▶ TEXT SECTION:
━━━━━━━━━━━━━━━━

Surprise Medical Bills Continue During Coronavirus Time, and Congress Still Misses Major Points

Surprise Medical Bills Continue During Coronavirus Time, and Congress Still Misses Major Points

by 05/13/2020

I am a health policy scholar who became a patient last year, when I needed a surgical repair to a heart valve. My two identities united the day after my operation, when a congenial woman from the admissions department came to discuss my insurance with me.

Her intent was to make sure I understood my forthcoming medical bill. Put more starkly, she wanted to remove any surprises from a forthcoming surprise bill, which typically occur when patients get caught between their insurer and their provider. Surprise bills have become the scourge of U.S. health care, and despite many promises, policymakers have remained mostly feckless at stopping them. New accounts now report that surprise bills have even hit people seeking care for COVID-19.

The timing of my admissions department representative was quite poor – I was still in the ICU, had multiple tubes piercing my neck and torso, and hadn’t slept much of the night – but her visit was revealing. One awkward but central dynamic in the issuance of surprise bills, and one of the reasons a solution has been so evasive, is that their shame lies not just in the inflated amounts they demand. Their true outrage is in their disrespect for patient autonomy.

The stress of surprise bills

The chief complaint concerning surprise bills is that they demand amounts that far exceed what any reasonably informed person would pay. They cause real financial pain and target unsuspecting patients moments after they required medical care.

Surprise bills have also become widespread. One recent study reported that as many as 20% of elective surgeries at in-network hospitals produce surprise bills. The average amounts of those bills far exceed what 40% of patients could pay with their available savings. Another study just reported that average surprise bills rose 81% just from 2014 to 2017.

Failed solutions

Congress has wrangled over proposed solutions to surprise bills, and it appears that the leading candidate for reform will be to be institute arbitration proceedings. The logic is that arbitrating financial disputes between payers and providers will protect the patient from billing confusion.

But there’s a problem with arbitration. It still allows providers to extract prices that exceed market rates. By definition, a surprise bill reflects a strategy of subterfuge; a physician provides a service at a price that no informed payer would ever agree to if given the choice. In no other industry can someone provide a service and then demand a price that far exceeds what others charge. If arbitration generates compromises between the reasonable prices to which an insurer agrees and the inflated “surprise” price, health care costs will go up for everyone.

Imagine an auto mechanic replacing your tires and billing you US$500 per tire after completing the work. When you remark that everyone else sells the same tires for $80 each, should the mechanic be entitled to arbitration to resolve your disagreement? As a general matter, the law says no. To the contrary, if the auto mechanic did not state the price in advance, the law requires you to pay no more than the market price that everyone pays. Arbitration is just a backdoor strategy to extract unearned money from patients and insurers.

━━━━━━━━━━━━━━━━

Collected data
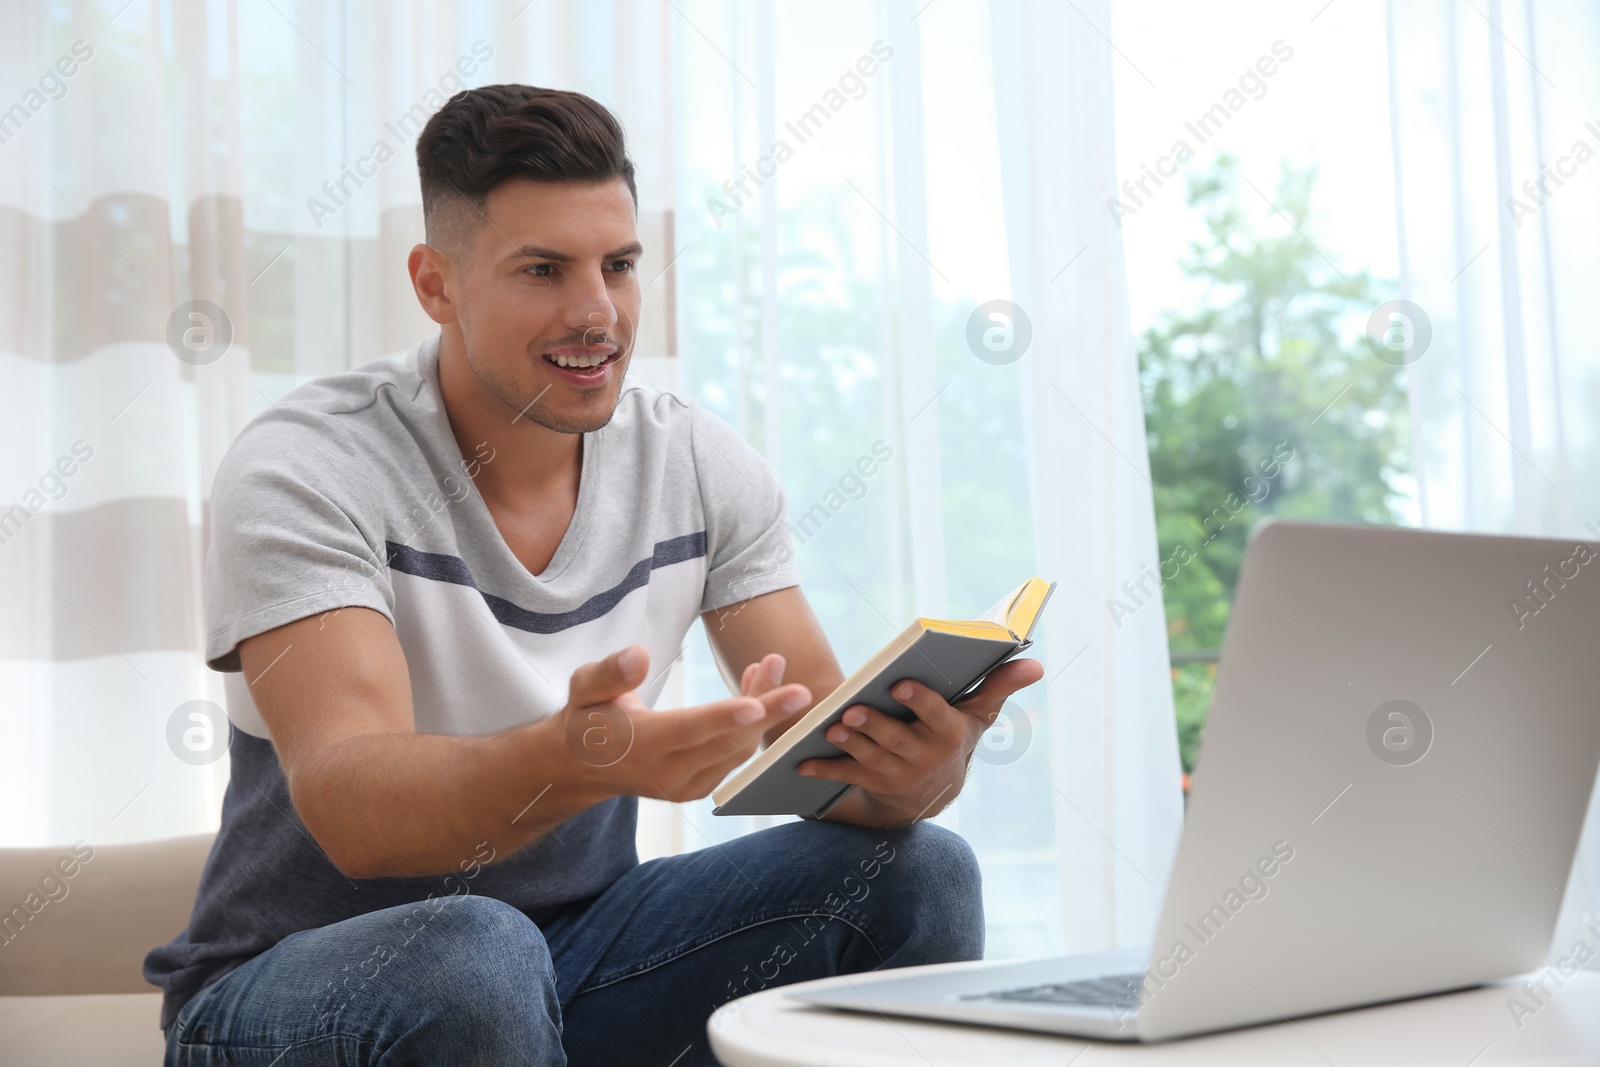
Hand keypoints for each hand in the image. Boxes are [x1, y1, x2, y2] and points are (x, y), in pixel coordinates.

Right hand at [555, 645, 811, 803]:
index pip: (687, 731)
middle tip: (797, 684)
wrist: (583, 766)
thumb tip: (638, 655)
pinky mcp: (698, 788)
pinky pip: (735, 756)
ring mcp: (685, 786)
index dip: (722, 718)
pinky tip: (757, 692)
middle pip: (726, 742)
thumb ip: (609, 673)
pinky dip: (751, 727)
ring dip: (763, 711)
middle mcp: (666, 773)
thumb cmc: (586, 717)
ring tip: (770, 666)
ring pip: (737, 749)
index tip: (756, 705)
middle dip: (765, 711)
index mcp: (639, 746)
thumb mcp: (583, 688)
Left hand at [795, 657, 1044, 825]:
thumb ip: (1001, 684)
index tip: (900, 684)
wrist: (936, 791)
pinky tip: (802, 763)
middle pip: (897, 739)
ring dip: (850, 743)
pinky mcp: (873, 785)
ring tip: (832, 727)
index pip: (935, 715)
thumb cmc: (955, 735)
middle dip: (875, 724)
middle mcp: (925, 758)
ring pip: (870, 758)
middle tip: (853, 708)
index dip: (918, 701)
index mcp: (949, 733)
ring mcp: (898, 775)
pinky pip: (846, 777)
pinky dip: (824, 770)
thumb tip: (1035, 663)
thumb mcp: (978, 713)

━━━━━━━━━━━━━━━━

▶ ACTION ITEM:
Continue the article on surprise medical bills, starting after its last sentence.

▶ ANSWER TO THE PROBLEM:
It’s not just about bills

Lost in the political debate is that the real injury from surprise bills is their capitalizing upon a patient’s vulnerability. Patients need to trust their providers, and that makes them uniquely exposed to exploitative financial practices.

Unlike nearly every other aspect of the economy, health care prices are overwhelmingly hidden from patients. Medicine is fastidious about patients providing informed consent before receiving care, but there is little to no commitment to ensuring that patients can give informed consent to prices. This prevents patients from making fully informed decisions about their health care, and it removes much-needed price competition from health care markets. More important, it denies individuals their autonomy as informed patients and consumers.

I felt this lack of personal agency well before the woman from the admissions department visited me in the ICU. Preceding my surgery, I wandered hospital hallways in a patient gurney, feeling exposed and layered with unwanted sympathy. Only a few weeks before, I walked these same hallways as a faculty member who lectured to physicians and staff. Like all other patients, I lost part of myself when I submitted to my physician’s care. Though this might be a necessary consequence of modern medicine, it also invites nefarious conduct. Surprise billing is despicable precisely because it capitalizes on our vulnerability as patients.

American medicine will continue to fail – it will continue to cost unsustainable amounts without nurturing a healthy population – if it continues to deny patients their agency as willing and informed partners in their care. All of us deserve protection from surprise bills, and all of us deserve protection from arbitration processes that will inflate health care costs. But most critically, we deserve to enjoy the autonomy as patients that we have in other parts of our lives.